Within the hour Patrol Minimise, which was effectively no patrolling unless of urgent operational necessity, was put in place in Sangin and other areas across Afghanistan. Over the next forty-eight hours, the Rifles were taught how to improve their ability to identify ground-sign and how to avoid being channelled into killing areas. If there was an obvious crossing-point over a river it was also likely to be an area where the Taliban would place a device. If the only option was to wade through five feet of water, then tough, suck it up, they were told, and get your feet wet. But the soldiers also knew that they could know exactly what the Taliban were up to only to be smashed by some random, undetectable IED – that was the nature of the war in Afghan.

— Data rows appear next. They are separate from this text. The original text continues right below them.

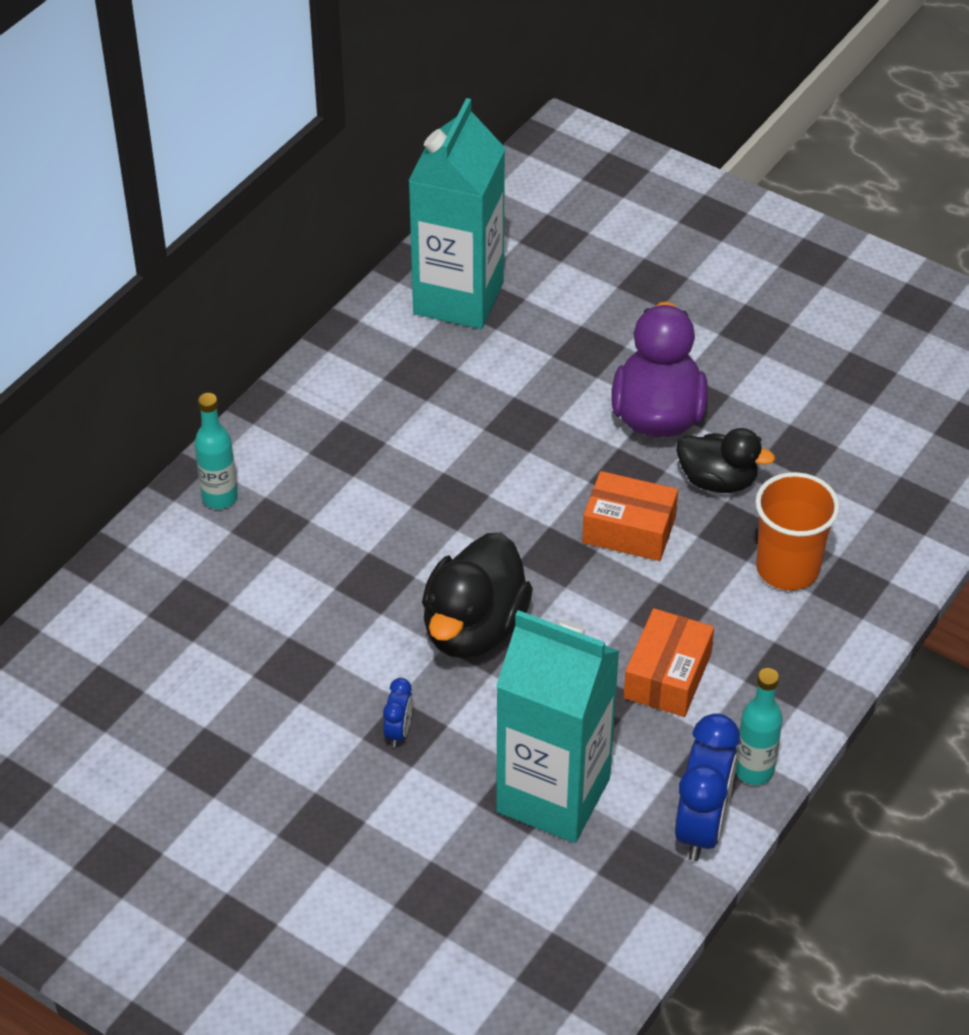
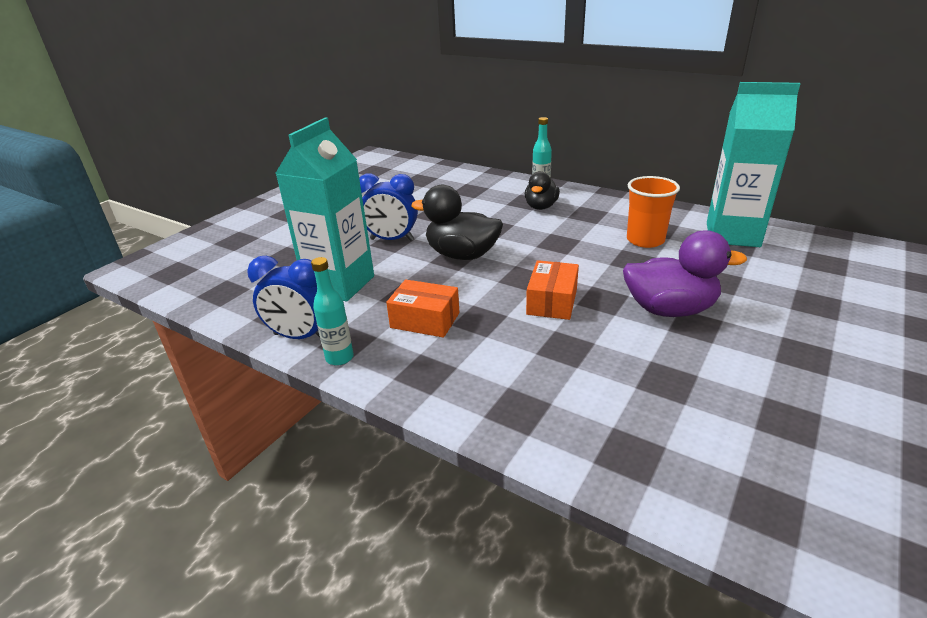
camera: 90 degrees right, 15 degrees down
(398, 731) = (392, 240): blue clock -> blue clock, size x2.06
(717, 481) = (613, 338): black duck -> black duck (541, 207)
(787, 568) = (531, 373): orange cup -> orange cup (645, 240)

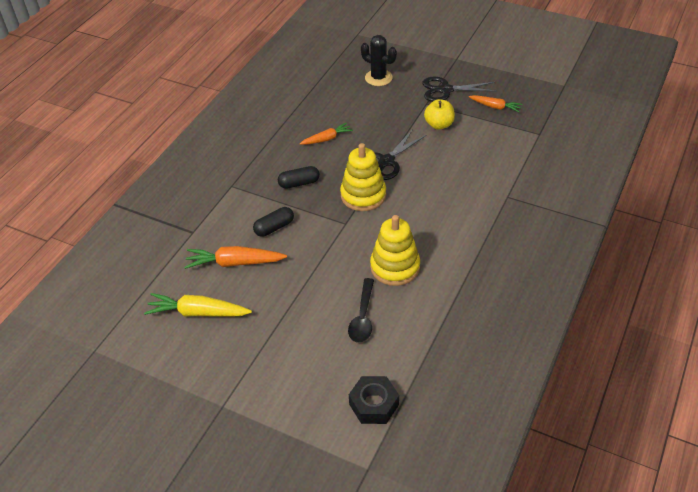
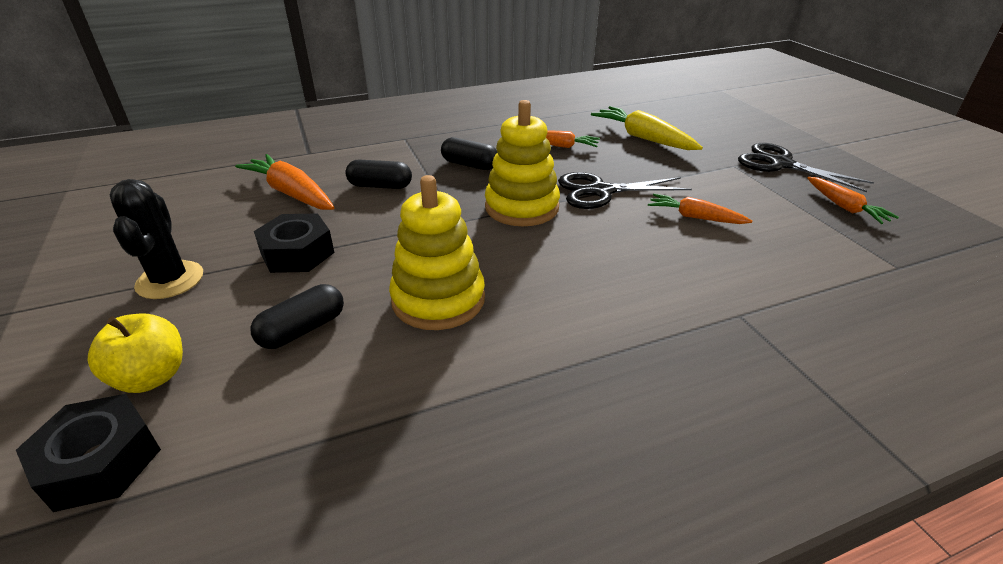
camera: 40 degrees right, 10 degrees down
(198, 313) = (182, 212): yellow carrot -> yellow carrot (643, 138)
(300, 290) = (297, 253): none -> black nut
(363, 317) = (303, 329): black spoon -> black capsule
(378, 78) = (698, 125): black cactus -> black cactus (170, 280)
(439, 124) = (726, 189): yellow apple -> yellow apple (151, 377)
(443, 152) = (694, 217): none -> orange carrot

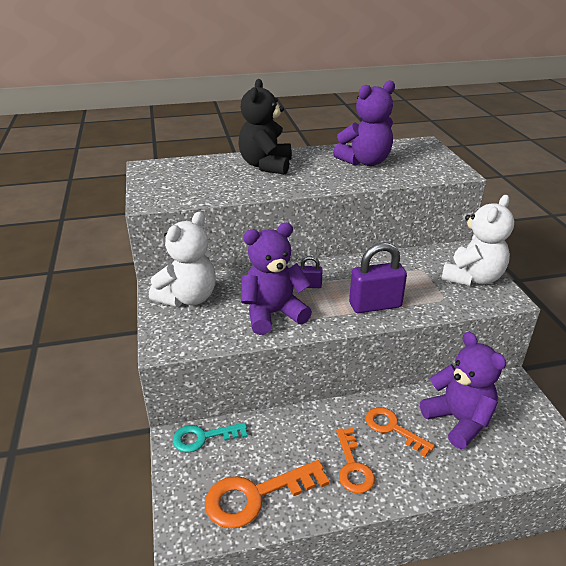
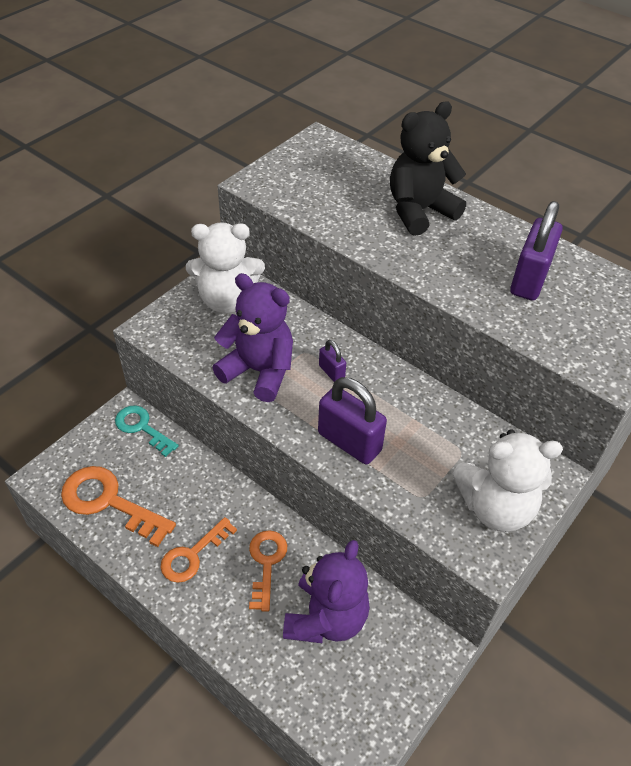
camera: 50 degrees right, 15 degrees up
(365, 162) = (529, 280): purple teddy bear -> purple padlock

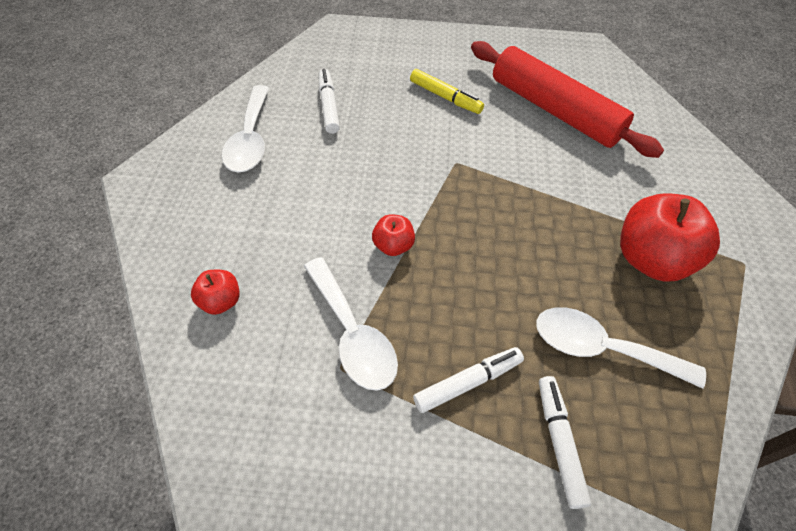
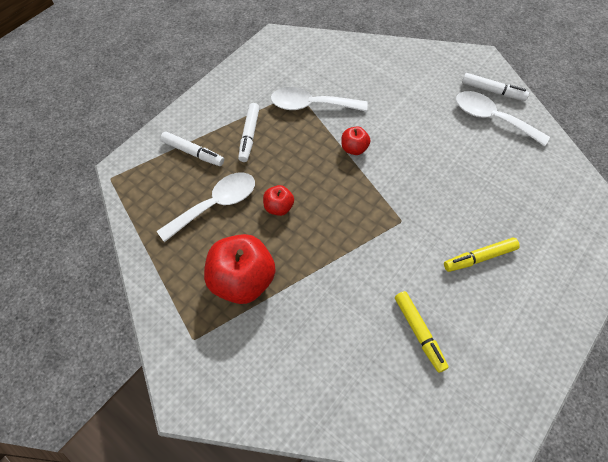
camera: 125 degrees right, 5 degrees up
(221, 301) = (369, 65): red apple -> red apple (278, 207)
(328, 106) = (507, 175): white marker -> white marker (492, 91)
(554, 110) = (419, 332): red rolling pin -> yellow marker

Early on in the tour most of the IEDs found had all the components placed together. The battery pack, containing most of the metal, would be placed next to the pressure plate, which was positioned on top of the main charge. But the Taliban changed
this set-up and began to vary their tactics.
There was little choice but for soldiers to change their tactics too. They adapted to the new threat surprisingly quickly and came to rely more on their operational awareness and how to spot ground-sign rather than relying on the bleep of a metal detector.

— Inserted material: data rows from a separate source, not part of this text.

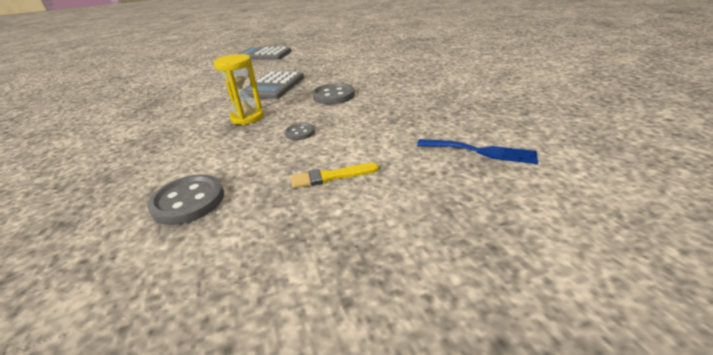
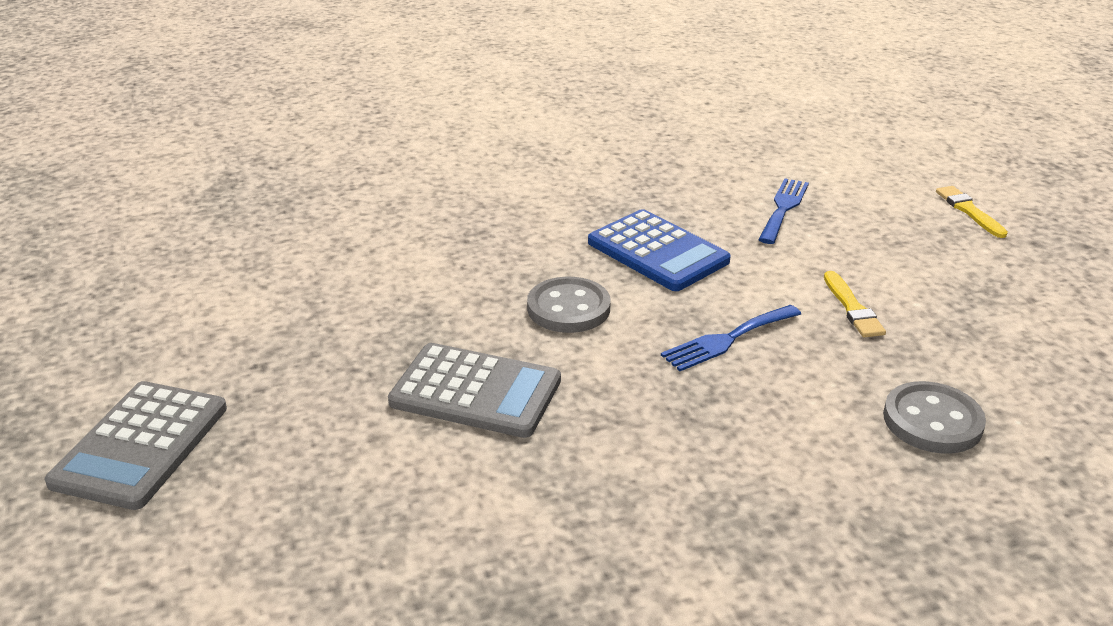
camera: 90 degrees left, 0 degrees up
(247, 118) = (655, 407): yellow hourglass -> none
(299, 133) = (727, 339): grey button -> blue fork
(395, 111) = (657, 252): none -> blue calculator
(560, 278) = (969, 211): none -> yellow brush

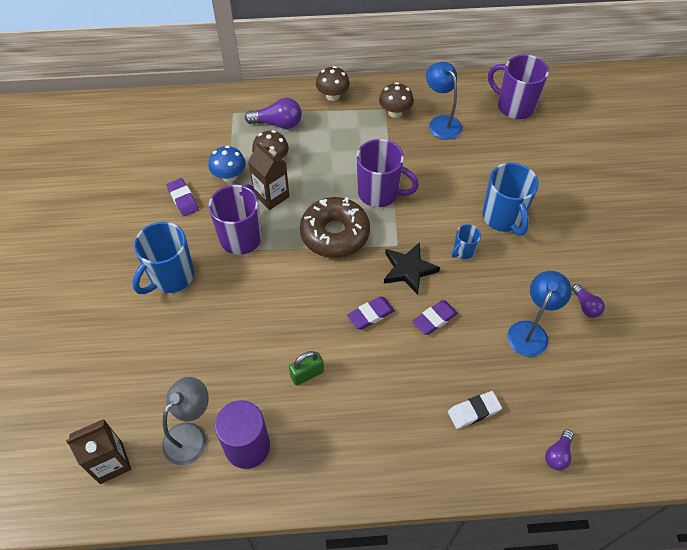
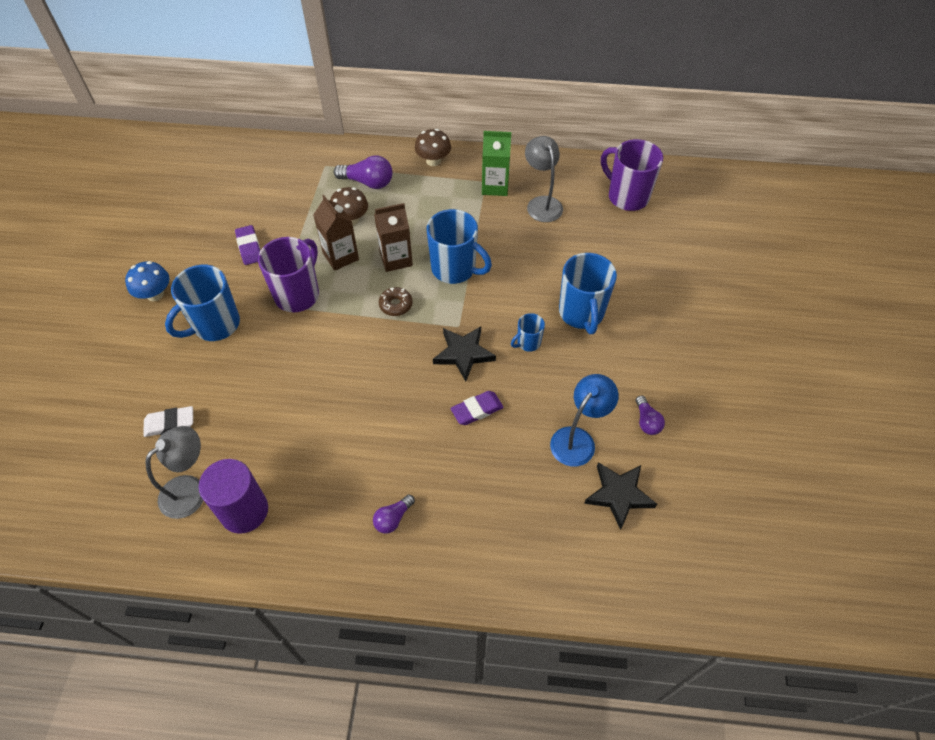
camera: 10 degrees right, 0 degrees up
(111, 462) = (103, 503): brown carton -> brown carton (396, 259)
(229, 176) = (303, 230): blue mushroom -> blue mushroom (155, 294)
(307, 374) = (326, 446): green padlock -> none
(335, 234) = (396, 305): brown donut -> brown donut, size x0.45
(371, 314) = (410, 395): purple eraser -> none
(379, 193) = (454, 269): purple mug -> blue mug
(395, 112) = (495, 186): brown mushroom -> green carton
(441, 122) = (541, 203): blue lamp -> grey lamp
(474, 411) = (492, 514): white eraser -> white eraser (170, 423)
(558, 454) = (571, 575): purple light bulb -> purple light bulb (393, 518)
(579, 375) = (619, 495): none -> black star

Over the next few weeks we found more low-metal devices but also high-metal ones too. The next generation of IEDs contained no metal at all. Bare wires were replaced with conductive carbon rods removed from D-Cell batteries and crush-sensitive explosives replaced the need for any power sources or switches. However by the time these devices started to appear towards the end of the tour search teams were equipped with ground penetrating radar which could be used to detect non-metal objects.

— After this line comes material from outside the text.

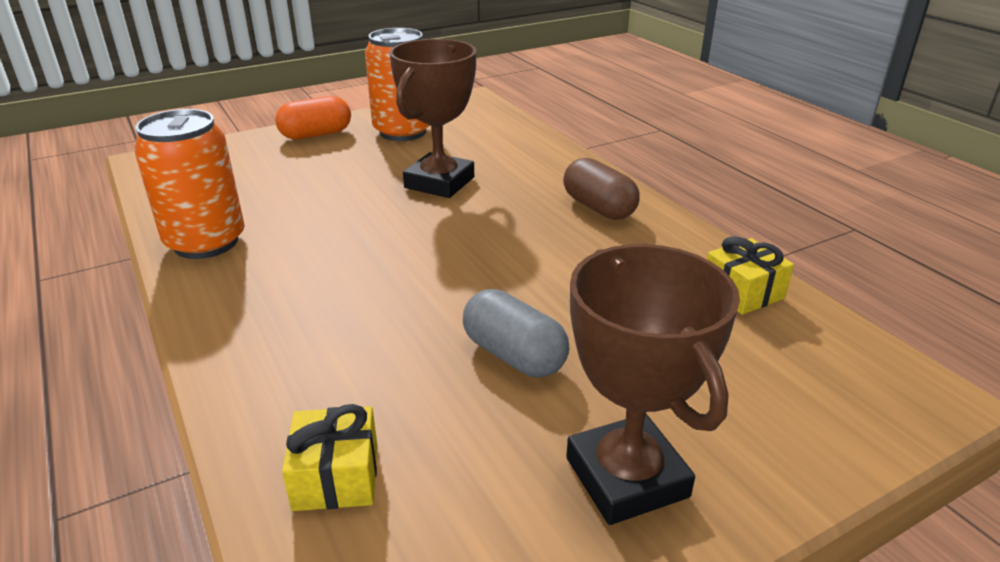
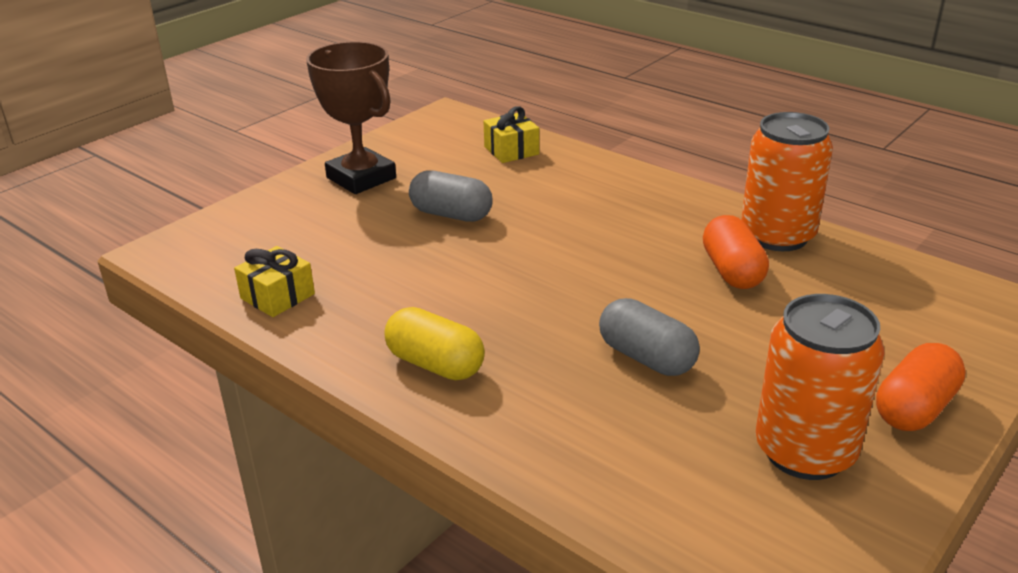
camera: 160 degrees right, 0 degrees up
(296, 222) = (732, 271): none -> orange capsule
(439, 182) = (646, 358): brown trophy -> grey capsule
(598, 208) = (435, 364): brown capsule -> yellow capsule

Just as the Taliban adapted we were forced to adapt too.
20
Boredom and Bullshit
Someone once said, ‘War is Hell.’ There’s no doubt about that, but perhaps they should have added that war can also be boring, intensely boring. For many soldiers, bomb disposal teams included, a lot of what people describe as ‘war’ is actually hanging around waiting to do something, to fly somewhere or to get a briefing from somebody. The hardest moments came between the periods of intense activity, when there was time to think and question, when you might wonder whether you were going to make it home and see your family again. Fighting boredom was often harder than fighting the Taliban. Everyone sent to Helmand was trained to fight, taught how to spot an IED and could deal with a traumatic amputation. But there was no preparation on how to cope with the lengthy lulls in operational activity when there was literally nothing to do. Boredom was like a virus – it could undermine morale and team cohesion – but occasionally a little bit of boredom was exactly what was needed.
After the Sangin period, Brimstone 42 returned to Bastion in the hope of a few days’ rest and a period of downtime before the next mission. The team arrived back in Bastion looking like the Dirty Dozen, unshaven, stinking, body armour stained with blood, sweat and dirt and our weapons hanging off us like we’d just finished a week-long firefight.